Car l'Afrique noire reste encore dans les limbes de sa "négritude", celle de ses empires passés, de ses grandes fratries matriarcales, de ses solidarités claniques, que n'ont encore effacé ni les langues, ni les armes, ni les lois des visages pâles. Elle garde ses idées, bien à elle, de la famille, du temps, de l'au-delà et une spiritualité qui ne sont point les nôtres. Les mille syncrétismes de l'Afrique moderne ont fabriqué du baroque, de nouveaux clientélismes, des budgets de bâton de chaise, des révolutions d'opérette, des massacres racistes, des religions, des musiques nouvelles et des villes fantômes, [PAGE 107] mais ils n'ont pas supprimé la misère élémentaire, la désespérante alternance des sables et des boues, ni la frénésie des hommes et des éléments. En un siècle d'expériences de toutes sortes – coloniales et postcoloniales – la greffe fragile du chêne sur le baobab a donné cet arbuste chétif qui inquiète, pour l'heure, et les Blancs et les Noirs.

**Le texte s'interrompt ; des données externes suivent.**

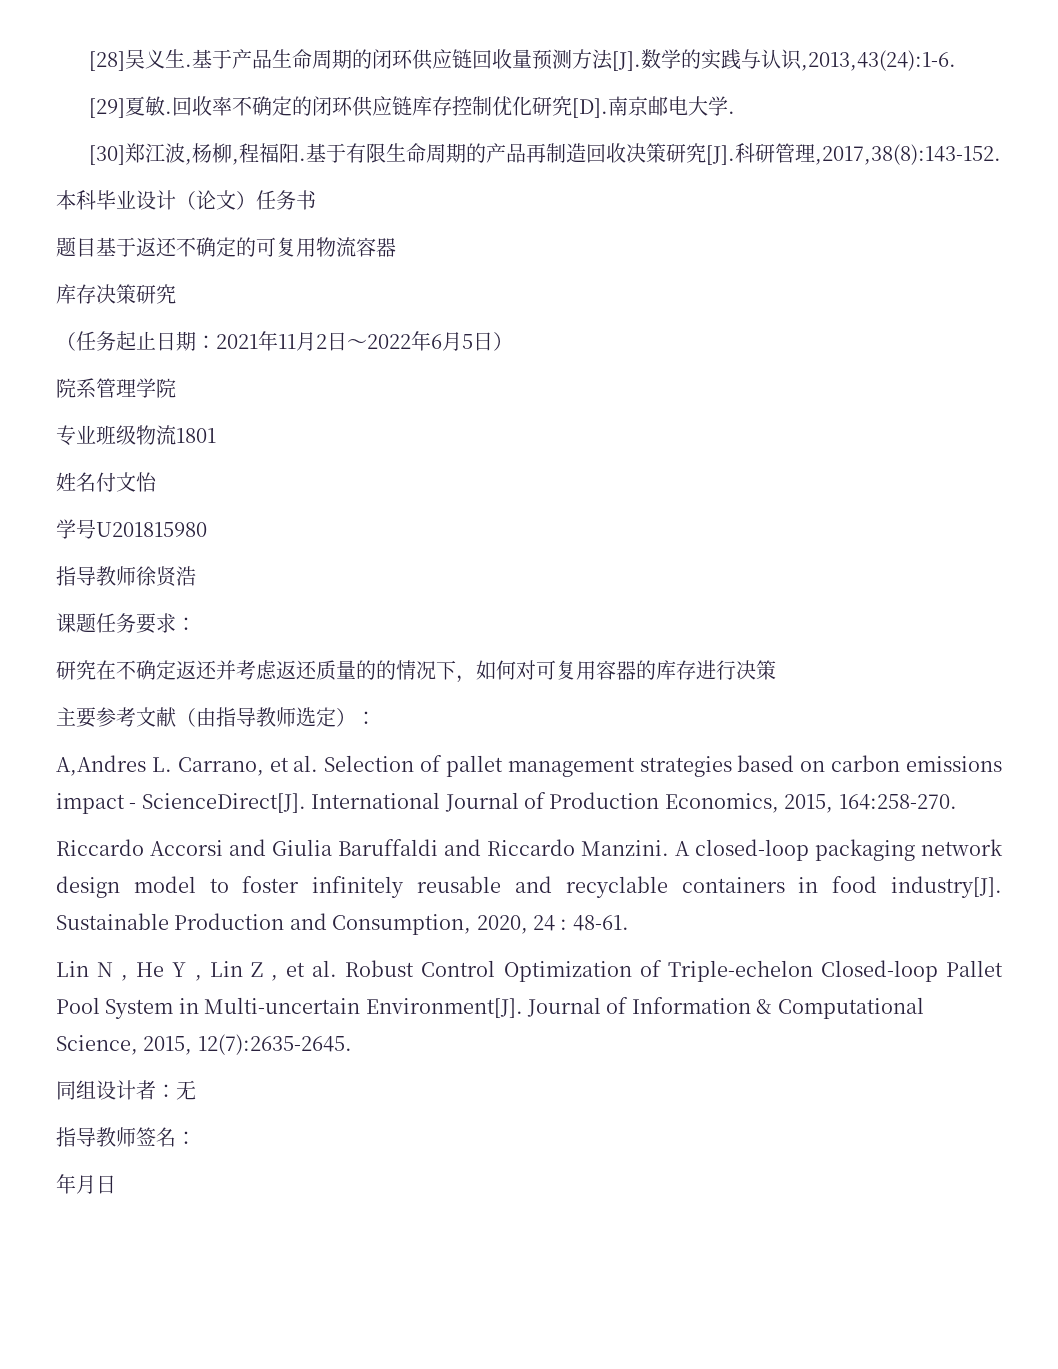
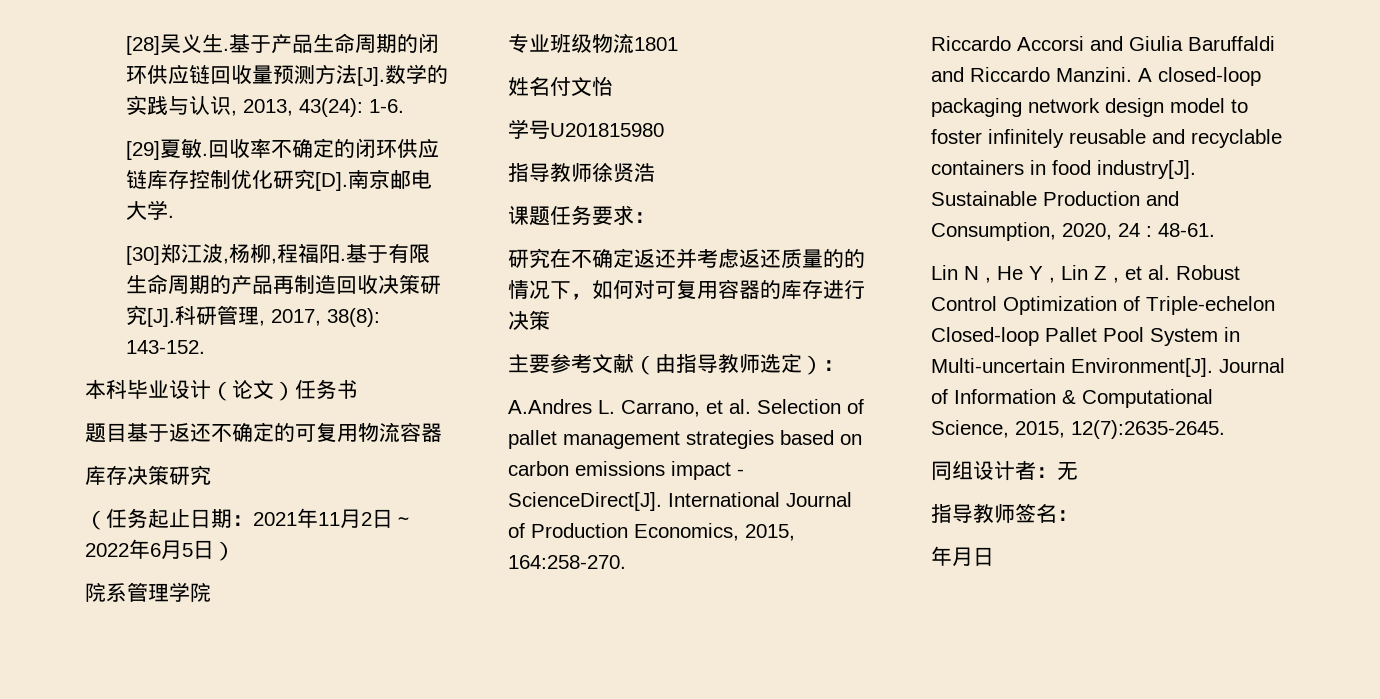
[801,50,957,71] ,2013,43(24):1-6. -> [230,98,404,117] , 2013, 43(24): 1-6.
[815,144,1002,165] ,2017,38(8):143-152. -> [258,308,380,327] [125,340,205,354] , 2017, 38(8): 143-152.
[56,755,146,776] A,Andres -> [508,399,592,414] A.Andres

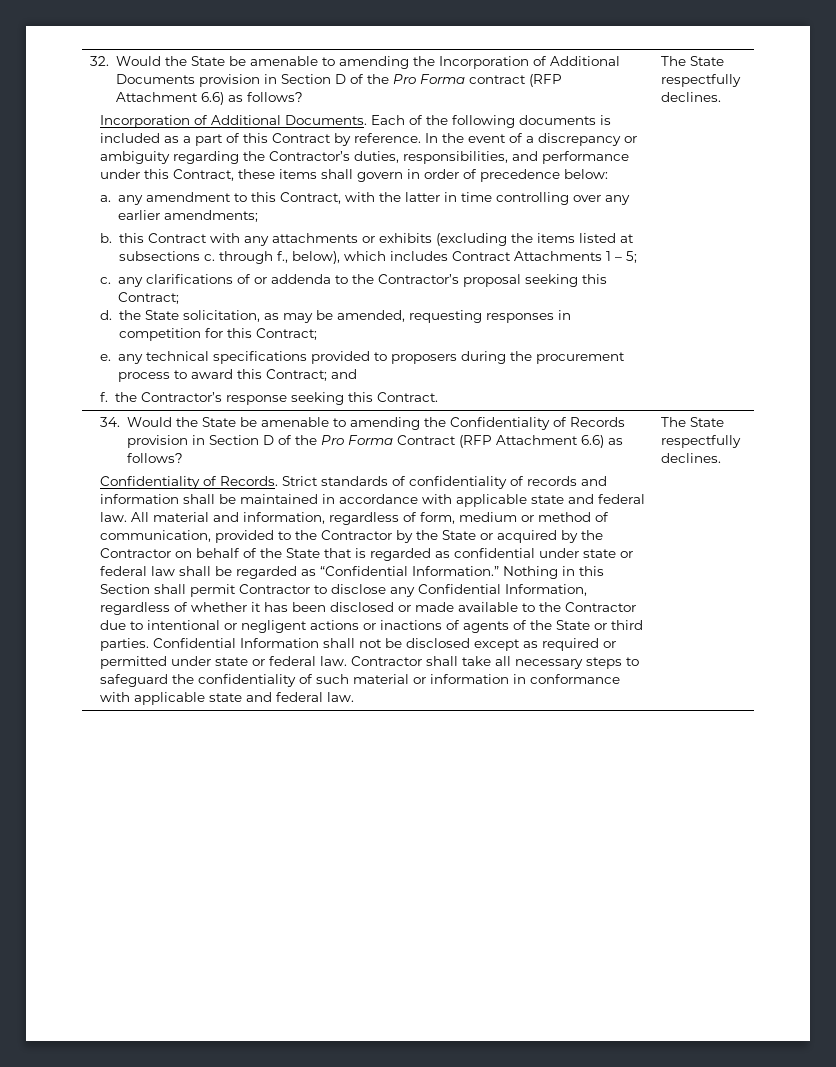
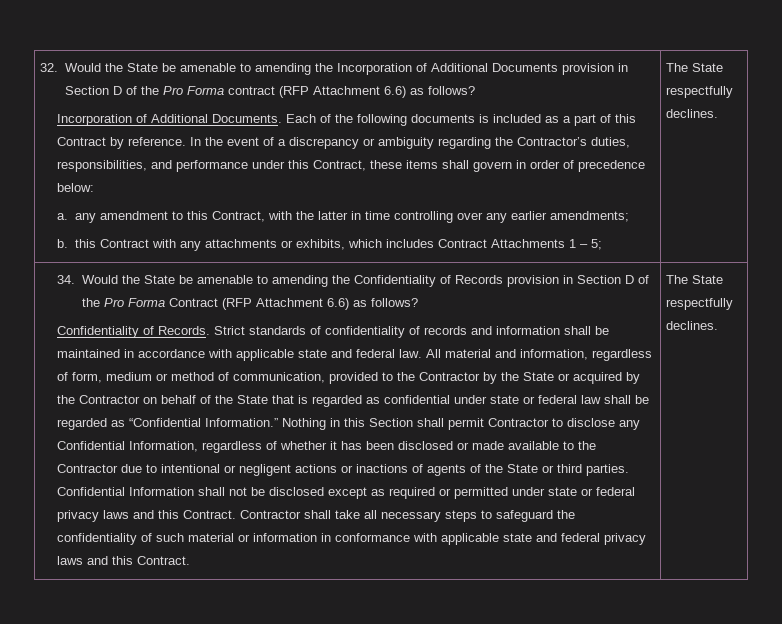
[378,233,634,246] [118,251,340,264] exhibits (excluding the items listed at subsections c. through f., below), -> [295,239,345,250] exhibits,
[99,274,607,287] [117,292,179,304] [99,310,571,323] [118,328,317,341] [99,351,625,364] [117,369,357,382] [99,392,438,405] // c. any clarifications of or addenda to the Contractor’s proposal seeking this Contract; // d. the State solicitation, as may be amended, requesting responses in competition for this Contract; // e. any technical specifications provided to proposers during the procurement process to award this Contract; and // f. the Contractor’s response seeking this Contract. -> (602, 244) none
[319,656,347,666] law. -> [57,510,237,522] privacy laws and this Contract.
[326,692,354,702] law. -> [604,533,647,545] [57,556,191,565] privacy laws and this Contract.

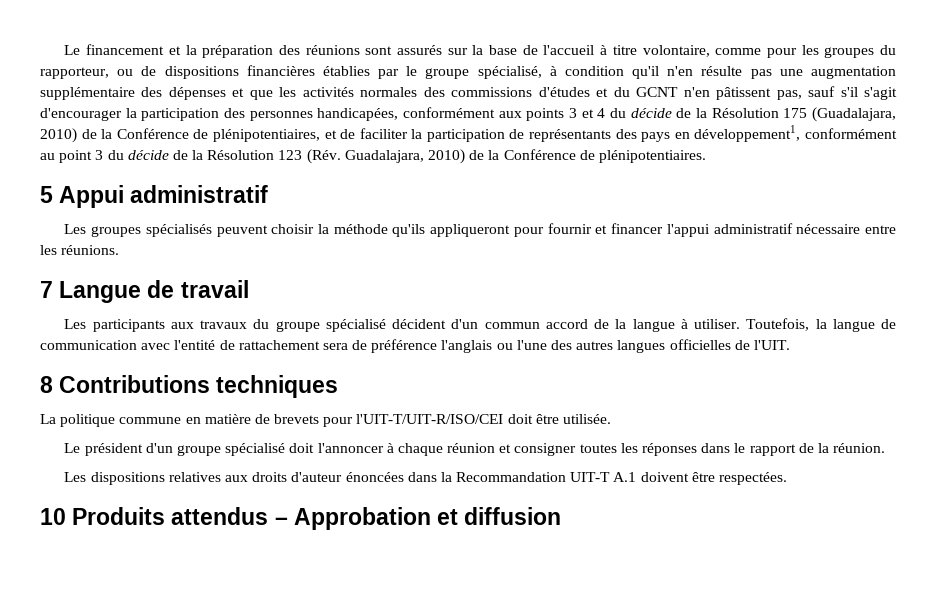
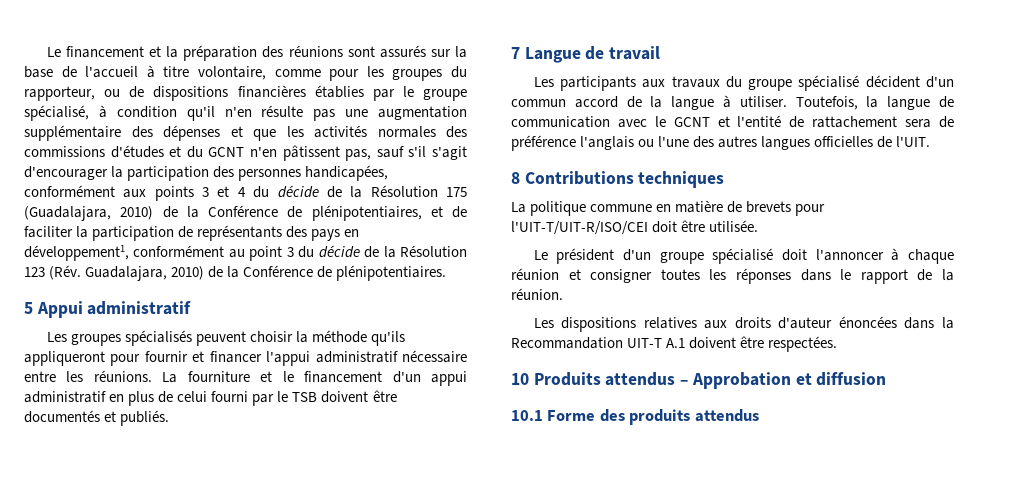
(120, 250) none -> [162,371,468,386] [24,390,397,406] [24,410,170,426] La fourniture et le financement d'un appui administratif en plus de celui fourni par le TSB doivent être documentés et publiés.
(171, 346) none -> [654,116,730,127] le GCNT et
(562, 516) none -> [511,409,759,425] // 10.1 Forme des produits attendus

Par une malédiction nouvelle, notre meilleur produit d'exportation, la médecine, n'aura pu éviter que toute l'Afrique centrale se trouve décimée par le sida. Mais la même médecine et ses vaccins, en soulageant des millions de pauvres hères, sont en train d'allumer une bombe démographique plus redoutable que l'asiatique : l'Afrique, jadis peu peuplée, compte aujourd'hui un demi-milliard et, dans vingt-cinq ans, un milliard d'hommes, qu'elle sera bien incapable de nourrir. Nous ne pouvons pas nous détourner d'un tel désastre. Tous nos modèles, vissés sur l'Afrique comme autant de prothèses – et les marxistes furent les pires – ont échoué. Nous avons saccagé – contre l'avis de vieux africanistes sacrifiés à de splanificateurs Gribouille – une paysannerie africaine qui assurait au moins sa propre survie. Nous pouvons aider à ce qu'elle se reconstitue pour que l'Afrique retrouve son mil et son manioc et que cesse vers les villes le flux des déracinés. Sur qui, sur quoi pouvons-nous compter ? Sur ce qui nous reste d'honneur national et de crédit international, sur quelques nouvelles élites noires et sur les Eglises. Mais je crains qu'il nous faille d'abord réchauffer, chez nous, deux vertus peu à la mode : la modestie et la charité.